Problem statement: An exact transcription of all the entries below is required.

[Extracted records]
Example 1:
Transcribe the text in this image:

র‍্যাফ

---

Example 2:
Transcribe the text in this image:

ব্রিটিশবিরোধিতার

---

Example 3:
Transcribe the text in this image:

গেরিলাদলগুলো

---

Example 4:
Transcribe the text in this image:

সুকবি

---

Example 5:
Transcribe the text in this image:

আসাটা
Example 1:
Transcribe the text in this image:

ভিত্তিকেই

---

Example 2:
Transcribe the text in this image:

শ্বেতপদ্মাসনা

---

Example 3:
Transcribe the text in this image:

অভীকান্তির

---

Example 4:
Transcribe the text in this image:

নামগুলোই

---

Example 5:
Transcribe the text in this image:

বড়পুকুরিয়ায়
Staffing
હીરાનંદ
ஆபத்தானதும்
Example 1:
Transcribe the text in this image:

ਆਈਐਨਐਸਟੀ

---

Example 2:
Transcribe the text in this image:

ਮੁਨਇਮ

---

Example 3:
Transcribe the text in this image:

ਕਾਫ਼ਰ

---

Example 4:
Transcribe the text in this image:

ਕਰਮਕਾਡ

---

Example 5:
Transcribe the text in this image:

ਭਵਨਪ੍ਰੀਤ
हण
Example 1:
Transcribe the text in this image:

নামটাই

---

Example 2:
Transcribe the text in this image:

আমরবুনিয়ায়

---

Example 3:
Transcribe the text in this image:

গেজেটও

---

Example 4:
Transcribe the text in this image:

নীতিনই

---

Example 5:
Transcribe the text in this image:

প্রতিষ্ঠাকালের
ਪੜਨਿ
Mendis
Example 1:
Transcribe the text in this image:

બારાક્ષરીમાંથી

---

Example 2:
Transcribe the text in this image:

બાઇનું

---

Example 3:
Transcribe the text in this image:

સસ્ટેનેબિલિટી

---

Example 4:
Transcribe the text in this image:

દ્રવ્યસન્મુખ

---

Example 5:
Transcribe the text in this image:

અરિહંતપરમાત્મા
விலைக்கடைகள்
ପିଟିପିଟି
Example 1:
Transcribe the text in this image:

Solution:
Example 1:
Transcribe the text in this image:

র‍্যাফ

---

Example 2:
Transcribe the text in this image:

ব্রিটিশবিরোধিতার

---

Example 3:
Transcribe the text in this image:

গেরিলাদলগুলো

---

Example 4:
Transcribe the text in this image:

সুকবি

---

Example 5:
Transcribe the text in this image:

আসাটা
Example 1:
Transcribe the text in this image:

ভিত্তিকেই

---

Example 2:
Transcribe the text in this image:

শ্বেতপদ্মাসনা

---

Example 3:
Transcribe the text in this image:

অভীকান্তির

---

Example 4:
Transcribe the text in this image:

নামগুলোই

---

Example 5:
Transcribe the text in this image:

বড়পুকুরিয়ায়
Staffing
હીરાનંદ
ஆபத்தானதும்
Example 1:
Transcribe the text in this image:

ਆਈਐਨਐਸਟੀ

---

Example 2:
Transcribe the text in this image:

ਮੁਨਇਮ

---

Example 3:
Transcribe the text in this image:

ਕਾਫ਼ਰ

---

Example 4:
Transcribe the text in this image:

ਕਰਮਕਾਡ

---

Example 5:
Transcribe the text in this image:

ਭਵਨਪ੍ਰੀਤ
हण
Example 1:
Transcribe the text in this image:

নামটাই

---

Example 2:
Transcribe the text in this image:

আমরবুনিয়ায়

---

Example 3:
Transcribe the text in this image:

গেজেটও

---

Example 4:
Transcribe the text in this image:

নীতিনই

---

Example 5:
Transcribe the text in this image:

প্রতিষ্ঠাকালের
ਪੜਨਿ
Mendis
Example 1:
Transcribe the text in this image:

બારાક્ષરીમાંથી

---

Example 2:
Transcribe the text in this image:

બાઇનું

---

Example 3:
Transcribe the text in this image:

સસ્ટેનેબિલિટી

---

Example 4:
Transcribe the text in this image:

દ્રવ્યસન્મુખ

---

Example 5:
Transcribe the text in this image:

અરિહંતપરમાત્મા
விலைக்கடைகள்
ପିଟିପିଟି
Example 1:
Transcribe the text in this image:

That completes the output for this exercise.